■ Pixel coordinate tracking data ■
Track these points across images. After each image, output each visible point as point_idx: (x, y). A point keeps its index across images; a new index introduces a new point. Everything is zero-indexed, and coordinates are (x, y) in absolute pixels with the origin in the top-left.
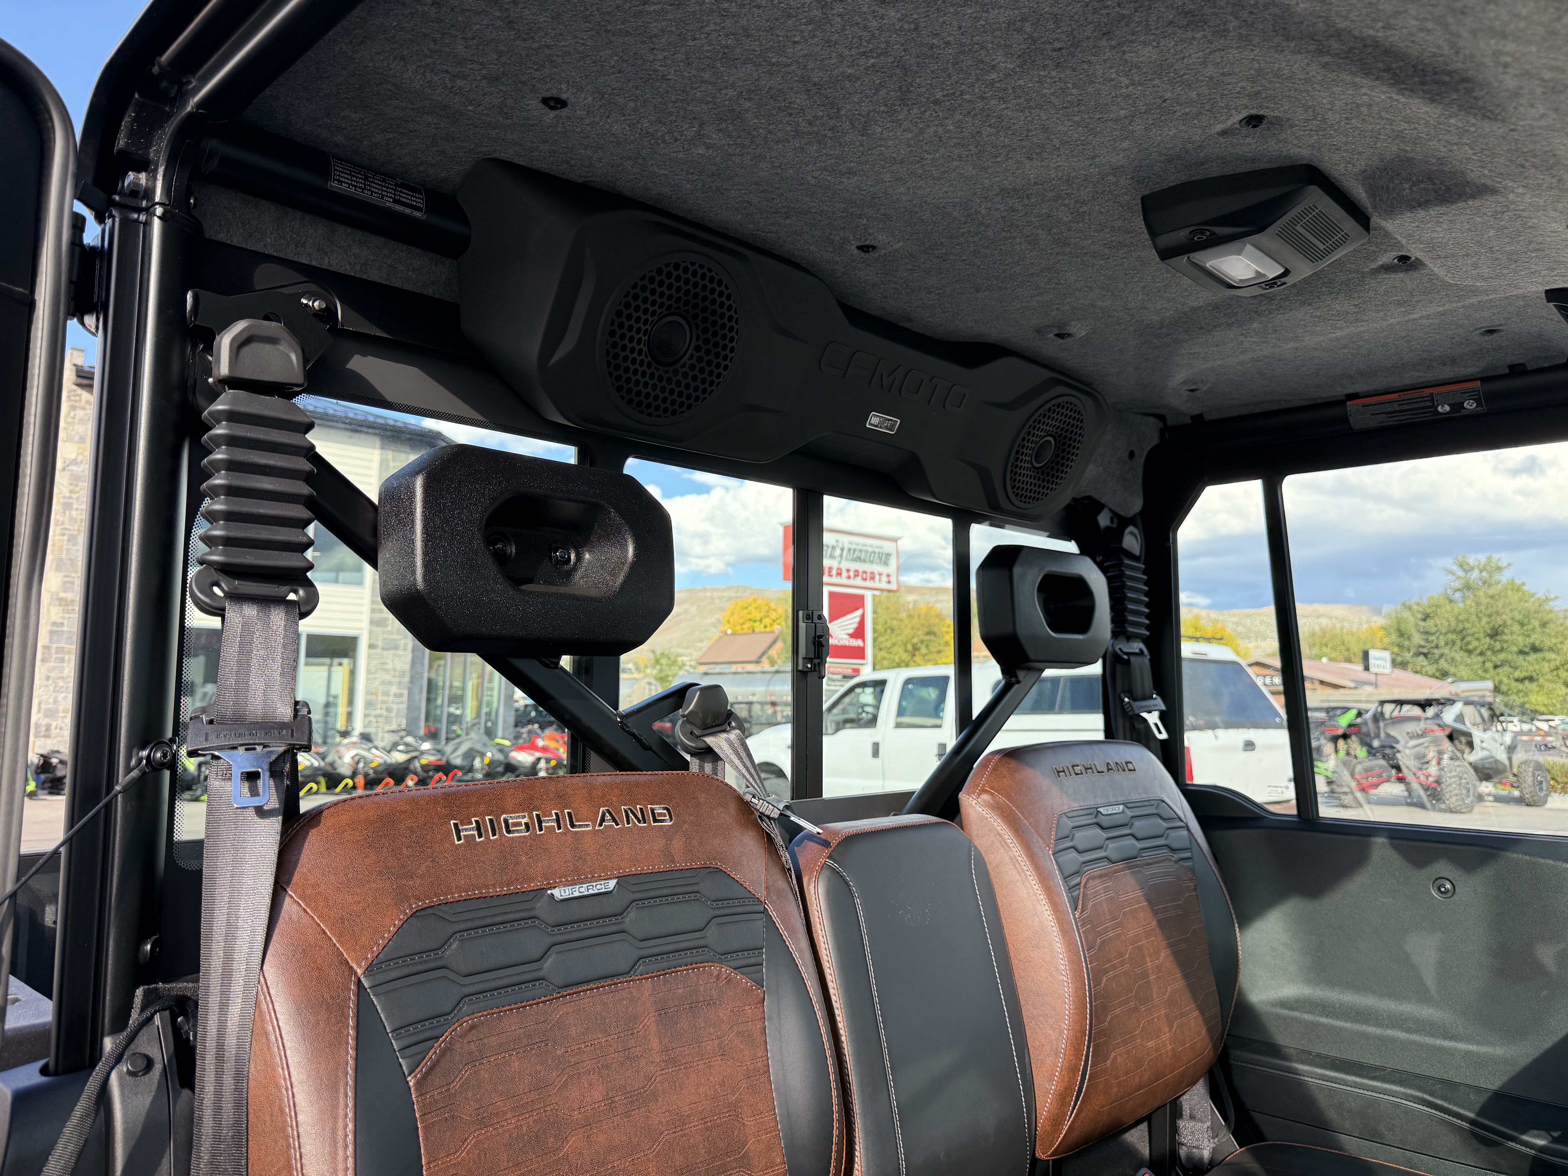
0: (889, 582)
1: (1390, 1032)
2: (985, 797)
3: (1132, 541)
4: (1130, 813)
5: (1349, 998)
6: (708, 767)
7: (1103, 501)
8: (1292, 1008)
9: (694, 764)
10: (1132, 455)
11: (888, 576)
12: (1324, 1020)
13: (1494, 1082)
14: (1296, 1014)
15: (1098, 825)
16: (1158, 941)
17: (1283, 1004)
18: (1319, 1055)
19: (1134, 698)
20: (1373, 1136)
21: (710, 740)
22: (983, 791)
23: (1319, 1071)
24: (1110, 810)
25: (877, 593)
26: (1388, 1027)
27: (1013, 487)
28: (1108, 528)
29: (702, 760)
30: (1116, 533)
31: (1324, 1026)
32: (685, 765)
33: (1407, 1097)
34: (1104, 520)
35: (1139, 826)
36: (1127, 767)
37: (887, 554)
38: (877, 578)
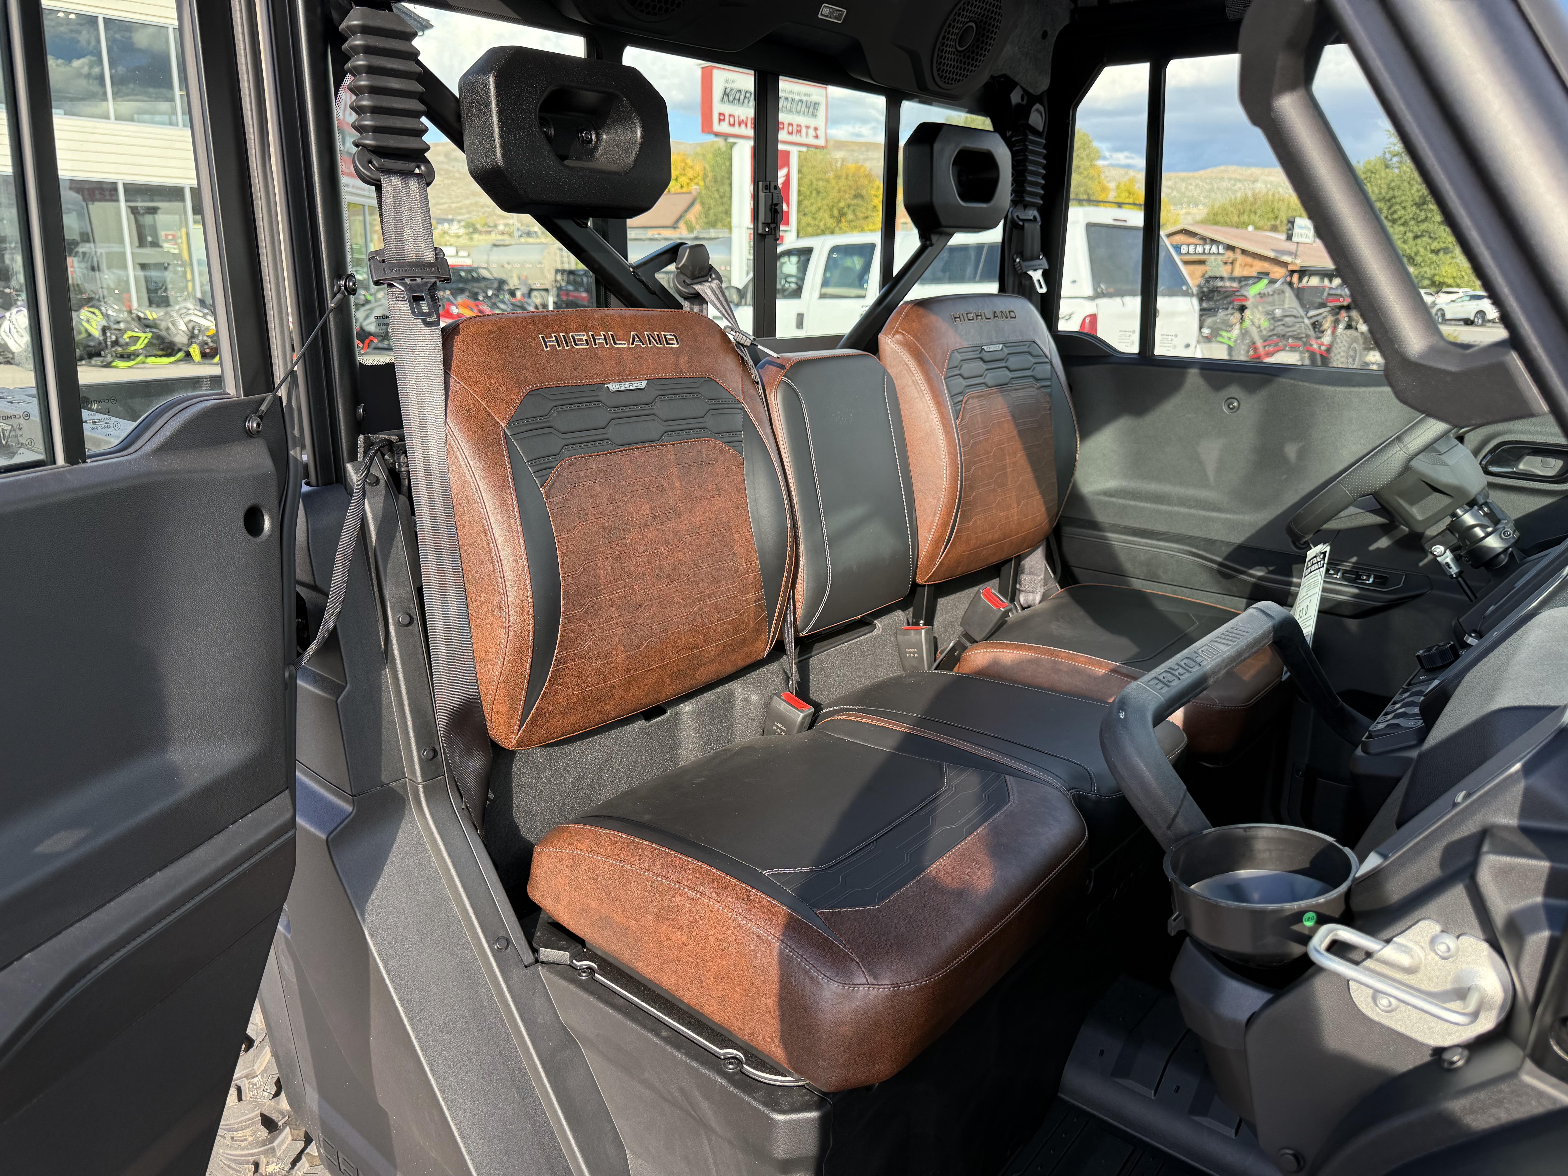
0: (817, 137)
1: (1176, 509)
2: (898, 336)
3: (1037, 119)
4: (1006, 351)
5: (1153, 487)
6: (696, 309)
7: (1016, 80)
8: (1111, 496)
9: (686, 305)
10: (1045, 35)
11: (816, 129)
12: (1132, 503)
13: (1238, 538)
14: (1114, 500)
15: (981, 359)
16: (1017, 445)
17: (1107, 493)
18: (1125, 528)
19: (1023, 259)
20: (1153, 578)
21: (698, 287)
22: (897, 332)
23: (1123, 537)
24: (992, 348)
25: (804, 149)
26: (1175, 505)
27: (939, 70)
28: (1018, 105)
29: (692, 303)
30: (1024, 110)
31: (1131, 507)
32: (680, 307)
33: (1179, 551)
34: (1015, 97)
35: (1013, 362)
36: (1010, 315)
37: (816, 103)
38: (804, 130)
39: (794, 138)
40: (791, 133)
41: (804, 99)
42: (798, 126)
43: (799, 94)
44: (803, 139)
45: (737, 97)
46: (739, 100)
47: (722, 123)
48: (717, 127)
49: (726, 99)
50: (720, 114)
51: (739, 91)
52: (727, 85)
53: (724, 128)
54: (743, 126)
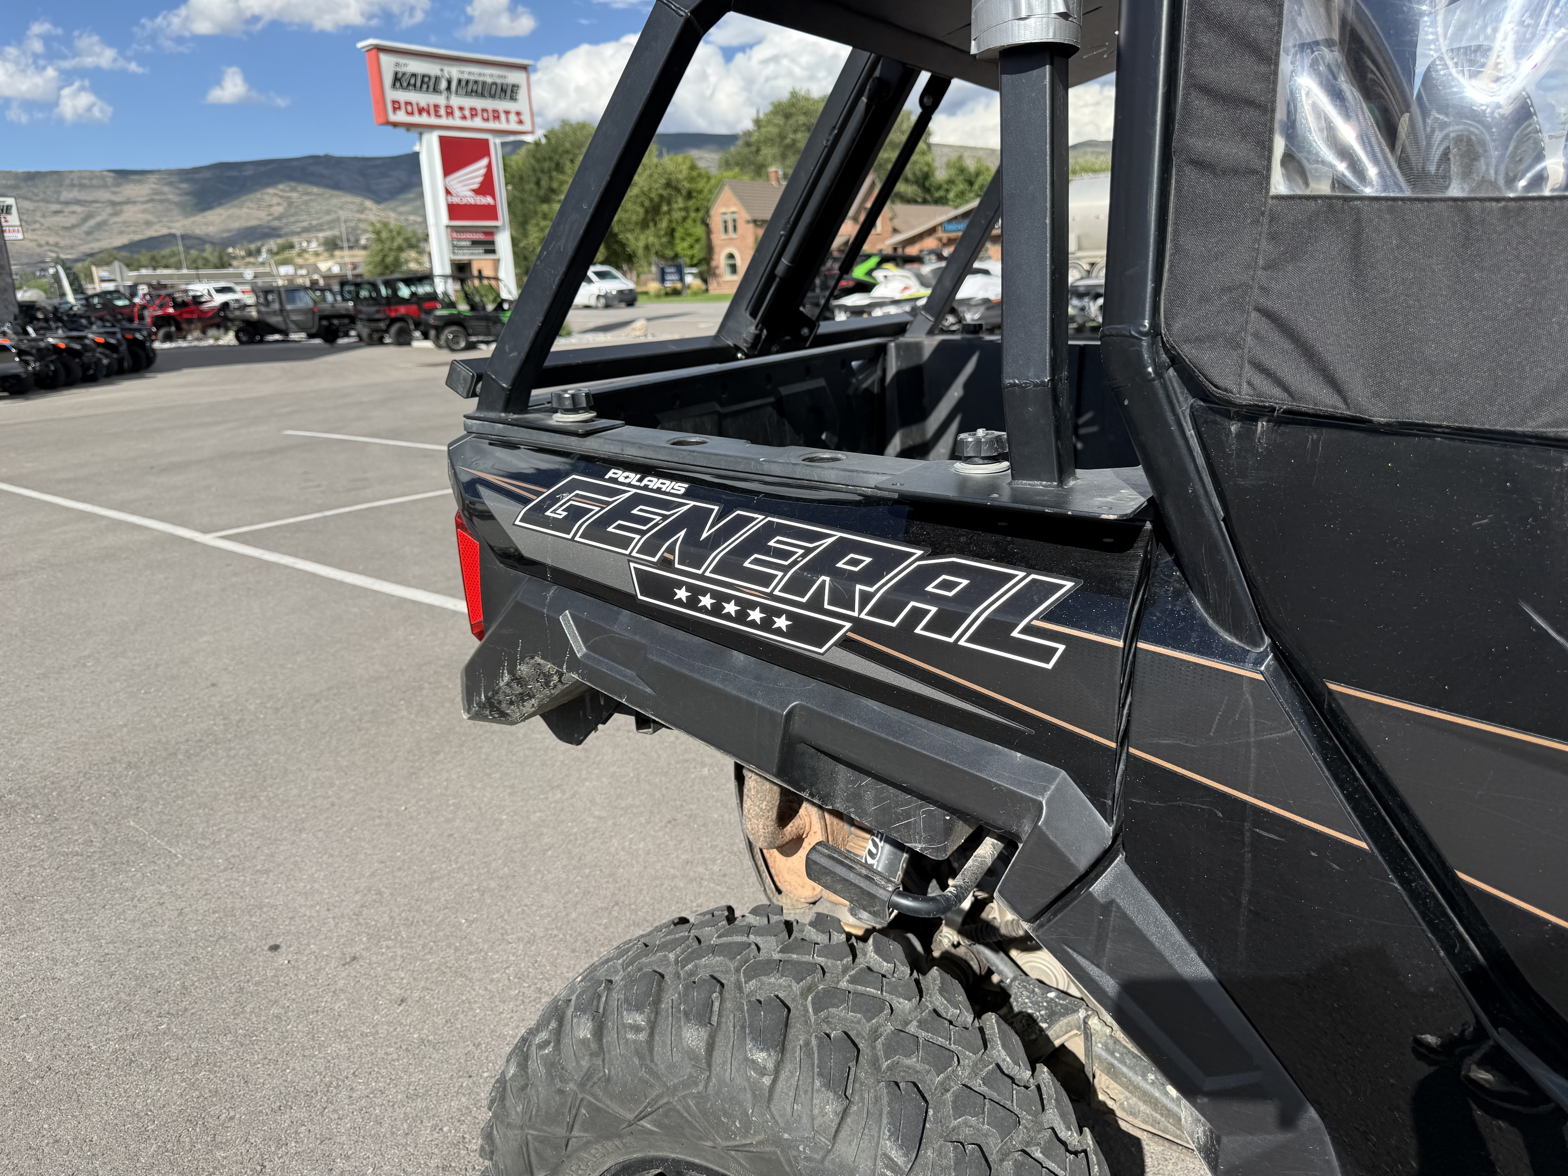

■ EXERCISE GOAL ■
Convert the listing above into a JSON list of strings, one string per line and no blank lines. Include every line of the listing except the picture markers.

■ YOUR RESPONSE ■
[
  "Track these points across images. After each image, output each visible point as point_idx: (x, y). A point keeps its index across images; a new index introduces a new point. Everything is zero-indexed, and coordinates are (x, y) in absolute pixels with the origin in the top-left.",
  "0: (889, 582)",
  "1: (1390, 1032)",
  "2: (985, 797)",
  "3: (1132, 541)",
  "4: (1130, 813)",
  "5: (1349, 998)",
  "6: (708, 767)",
  "7: (1103, 501)",
  "8: (1292, 1008)",
  "9: (694, 764)",
  "10: (1132, 455)",
  "11: (888, 576)",
  "12: (1324, 1020)",
  "13: (1494, 1082)",
  "14: (1296, 1014)",
  "15: (1098, 825)",
  "16: (1158, 941)",
  "17: (1283, 1004)",
  "18: (1319, 1055)",
  "19: (1134, 698)",
  "20: (1373, 1136)",
  "21: (710, 740)",
  "22: (983, 791)",
  "23: (1319, 1071)",
  "24: (1110, 810)",
  "25: (877, 593)",
  "26: (1388, 1027)",
  "27: (1013, 487)",
  "28: (1108, 528)",
  "29: (702, 760)",
  "30: (1116, 533)",
  "31: (1324, 1026)",
  "32: (685, 765)",
  "33: (1407, 1097)",
  "34: (1104, 520)",
  "35: (1139, 826)",
  "36: (1127, 767)",
  "37: (887, 554)",
  "38: (877, 578)",
  "0: (817, 137)",
  "1: (1176, 509)",
  "2: (898, 336)",
  "3: (1037, 119)",
  "4: (1006, 351)",
  "5: (1153, 487)",
  "6: (696, 309)",
  "7: (1016, 80)",
  "8: (1111, 496)",
  "9: (686, 305)",
  "10: (1045, 35)",
  "11: (816, 129)",
  "12: (1132, 503)",
  "13: (1238, 538)",
  "14: (1114, 500)",
  "15: (981, 359)",
  "16: (1017, 445)",
  "17: (1107, 493)",
  "18: (1125, 528)",
  "19: (1023, 259)",
  "20: (1153, 578)",
  "21: (698, 287)",
  "22: (897, 332)",
  "23: (1123, 537)",
  "24: (992, 348)",
  "25: (804, 149)",
  "26: (1175, 505)",
  "27: (939, 70)",
  "28: (1018, 105)",
  "29: (692, 303)",
  "30: (1024, 110)",
  "31: (1131, 507)",
  "32: (680, 307)",
  "33: (1179, 551)",
  "34: (1015, 97)",
  "35: (1013, 362)",
  "36: (1010, 315)",
  "37: (816, 103)",
  "38: (804, 130)",
  "39: (794, 138)",
  "40: (791, 133)",
  "41: (804, 99)",
  "42: (798, 126)",
  "43: (799, 94)",
  "44: (803, 139)",
  "45: (737, 97)",
  "46: (739, 100)",
  "47: (722, 123)",
  "48: (717, 127)",
  "49: (726, 99)",
  "50: (720, 114)",
  "51: (739, 91)",
  "52: (727, 85)",
  "53: (724, 128)",
  "54: (743, 126)"
]